While ESPN, CBS Sports, SB Nation and numerous others have won big user numbers for mobile sports applications that provide news and buzz, applications that facilitate live event experience are just emerging. Indeed, the implications of mobile sports applications at live events are often misunderstood even by the experts, as evidenced by the South Eastern Conference’s recent decision to revise such impossible-to-enforce social media policies as the prohibition of mobile devices use at games.

For business, Fanatic Fans and other applications are promising because they can be used to provide offers to consumers at the moment they are ready to buy whether that’s before, during or after and event, according to Fast Company.

Available for Android and iPhones, Fanatic Fans works this way: Users download the application, and log in with user name and password whenever they go to a game. At present, check-in at a game qualifies them for prizes. At University of Denver games that includes a seat upgrade, and at ASU games there’s a $500 cash prize. During timeouts, fans are also prompted to respond to scoreboard contests via text. At ASU, that’s currently a contest to name the MVP of the game. Ultimately, applications like Fanatic Fans can be used by fans to interact with other fans when they are tailgating or at the stadium.  

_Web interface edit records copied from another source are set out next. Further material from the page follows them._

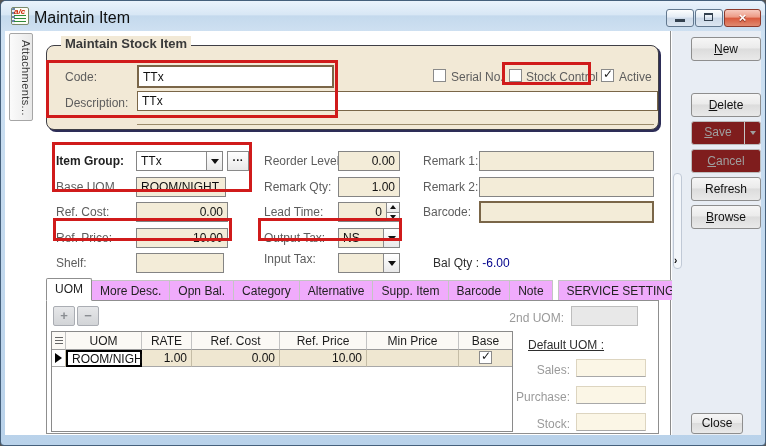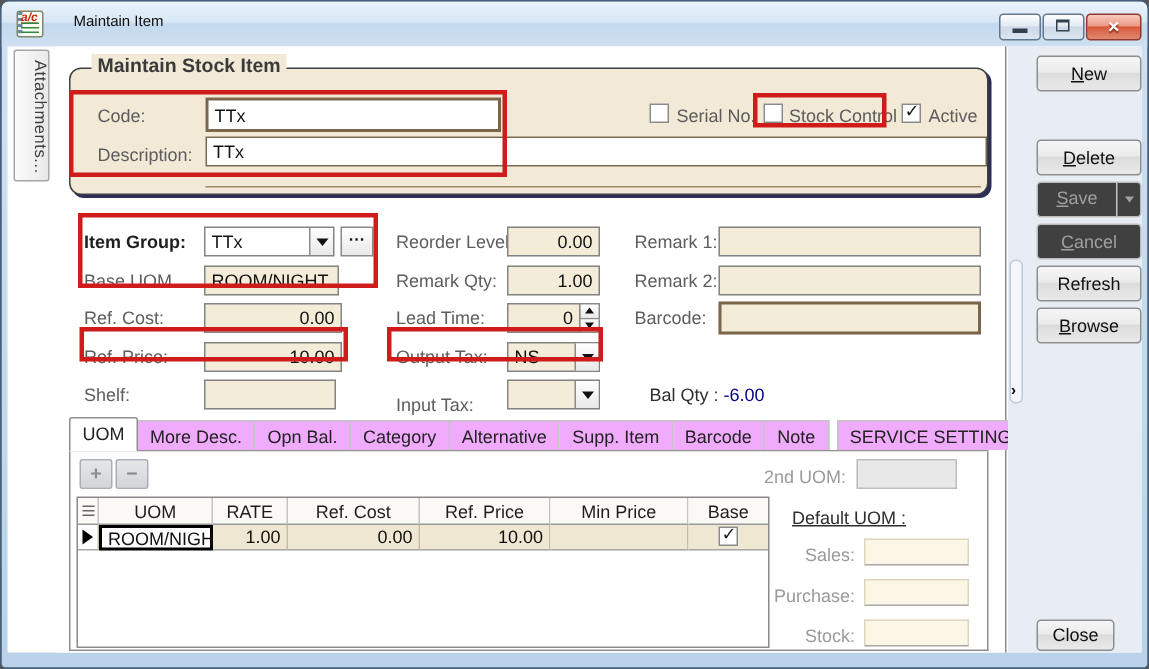--- a/index.html
+++ b/index.html
@@ -11,7 +11,7 @@
           background:linear-gradient(#cfe2f3,#b9d2ea);}
   .titlebar{position:absolute;left:0;top:0;right:0;height:30px;
             background:linear-gradient(#eaf3fc,#d8e7f5 45%,#c4d9ed 50%,#cee0f1);}
-  .title-text{position:absolute;left:48px;top:8px;color:#0f0f0f;font-size:10px;text-align:right;}
+  .title-text{position:absolute;left:33px;top:8px;color:#0f0f0f;font-size:16px;text-align:right;}
   .app-icon{position:absolute;left:10px;top:6px;width:18px;height:18px;background:#fdfdf6;border:1px solid #7a8a6a;border-radius:2px;overflow:hidden;}
   .app-icon .ac{position:absolute;top:-1px;left:2px;font-size:8px;color:#cc2200;font-weight:bold;font-style:italic;text-decoration:underline;}
   .app-icon .lines{position:absolute;left:2px;bottom:2px;width:12px;height:1px;background:#2e8b3a;box-shadow:0 -3px 0 #2e8b3a,0 -6px 0 #2e8b3a;}

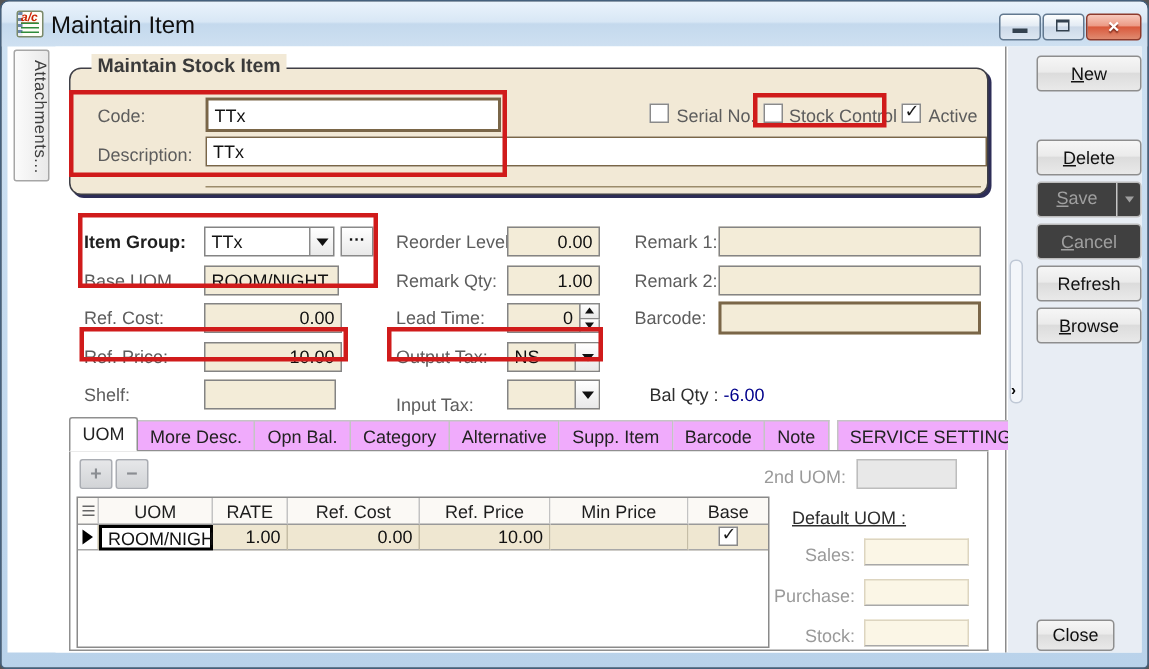--- a/index.html
+++ b/index.html
@@ -106,7 +106,7 @@
        background:linear-gradient(#f6f6f6,#ebebeb 45%,#dcdcdc 50%,#e9e9e9);
        text-align:center;font-size:12px;color:#111;line-height:22px;}
   .btn .mn{text-decoration:underline;}
-  .btn.disabled{background:#404040;border-color:#bcbcbc;color:#9f9f9f;}
+  .btn.disabled{background:#7f1d1d;border-color:#bcbcbc;color:#9f9f9f;}
   .btn.split{display:flex;line-height:21px;}
   .btn.split .cap{flex:1;border-right:1px solid #c6c6c6;}
   .btn.split .arr{width:15px;position:relative;}

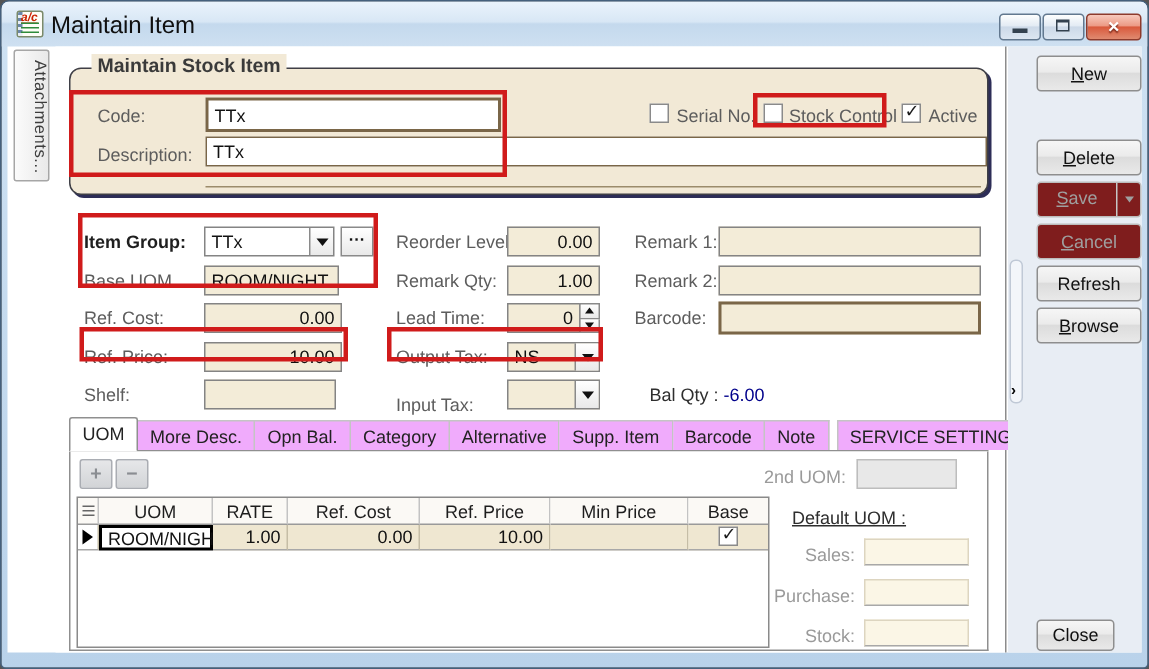--- a/index.html
+++ b/index.html
@@ -211,7 +211,7 @@
           </div>
       </div>
 
-      <div class="lbl" style="left:227px;top:232px;">Input Tax:</div>
+      <div class="lbl" style="left:227px;top:221px;">Input Tax:</div>
       <div class="combo tan" style="left:301px;top:222px;width:62px;height:20px;">
         <div class="cval"></div>
         <div class="drop-btn">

Fanatic Fans took shape quickly, and the speed with which it went from concept to in-game experience underscores how nimble dot.com companies and sports teams will need to be in order to capitalize on the growth of sports social media. Fanatic Fans began to take shape in February, when Holmes took the idea to Calibrus management.  At the time, Holmes was working as a project manager on a website called JabberMonkey, which allows people to post questions, videos, pictures and articles that others can respond to via chat, webcam, email or VOIP. Calibrus used its development team in Saudi Arabia to turn the idea into a reality, and quickly won the support of ASU. Its business model is to create an avid user base for Fanatic Fans, and reward affinity marketing points for sports fan participation, Holmes said.